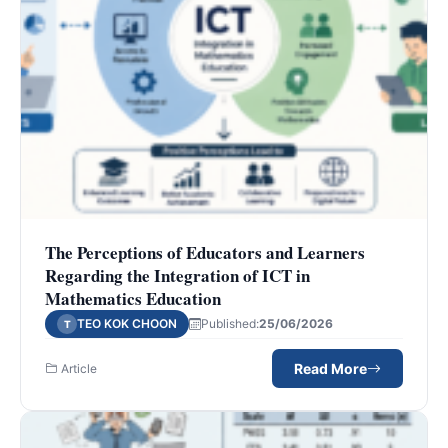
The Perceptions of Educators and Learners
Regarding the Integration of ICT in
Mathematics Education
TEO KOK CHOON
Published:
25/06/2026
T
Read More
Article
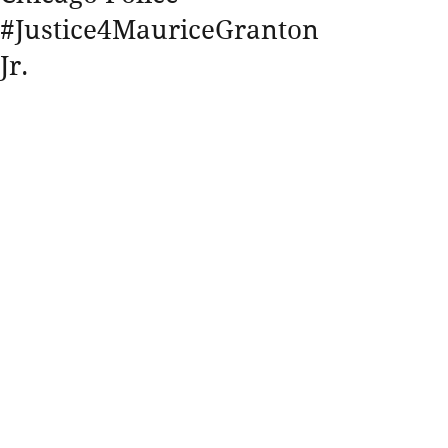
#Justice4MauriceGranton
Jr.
--
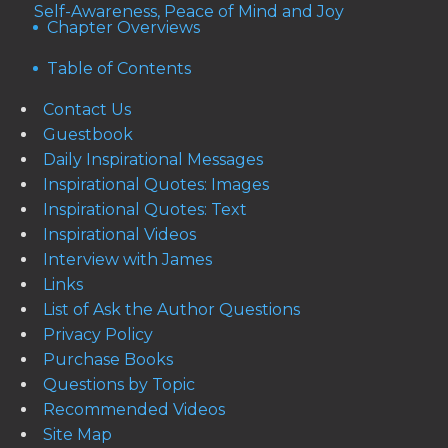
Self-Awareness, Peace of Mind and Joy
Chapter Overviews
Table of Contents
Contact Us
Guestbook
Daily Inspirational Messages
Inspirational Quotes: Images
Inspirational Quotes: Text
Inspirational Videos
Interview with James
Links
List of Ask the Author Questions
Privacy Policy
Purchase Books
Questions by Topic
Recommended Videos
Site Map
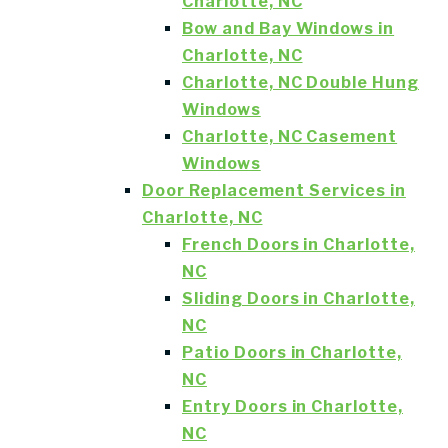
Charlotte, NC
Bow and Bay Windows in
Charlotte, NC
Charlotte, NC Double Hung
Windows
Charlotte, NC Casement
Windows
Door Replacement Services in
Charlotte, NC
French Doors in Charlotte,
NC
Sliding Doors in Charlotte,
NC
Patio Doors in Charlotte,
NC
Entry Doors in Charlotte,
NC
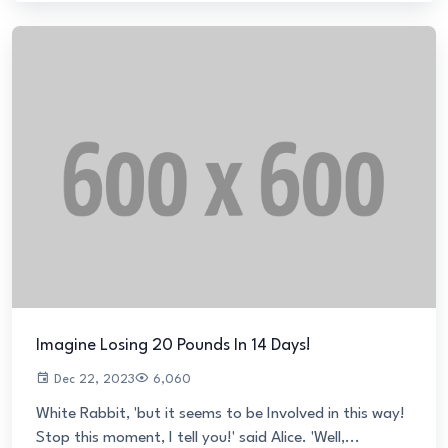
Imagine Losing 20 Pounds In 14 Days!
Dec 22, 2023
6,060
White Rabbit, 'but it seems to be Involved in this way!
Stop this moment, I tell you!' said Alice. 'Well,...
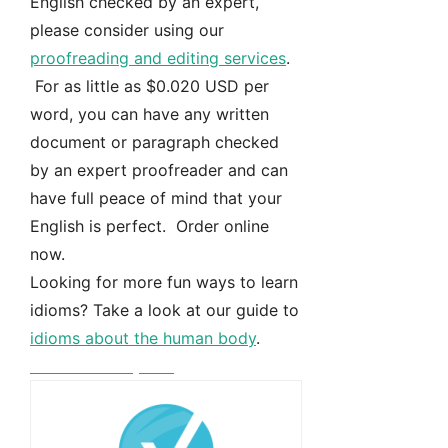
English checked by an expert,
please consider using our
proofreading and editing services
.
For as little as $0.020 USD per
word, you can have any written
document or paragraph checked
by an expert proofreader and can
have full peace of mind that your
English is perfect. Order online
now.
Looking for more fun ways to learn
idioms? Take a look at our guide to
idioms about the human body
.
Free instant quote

_Task brief_. Copy out the part of the records that opens with the line containing "English checked by" and closes with the line containing "Free instant quote", reproducing every line in that span without changes.

_Expected answer_.
English checked by an expert,
please consider using our
proofreading and editing services
.
For as little as $0.020 USD per
word, you can have any written
document or paragraph checked
by an expert proofreader and can
have full peace of mind that your
English is perfect. Order online
now.
Looking for more fun ways to learn
idioms? Take a look at our guide to
idioms about the human body
.
Free instant quote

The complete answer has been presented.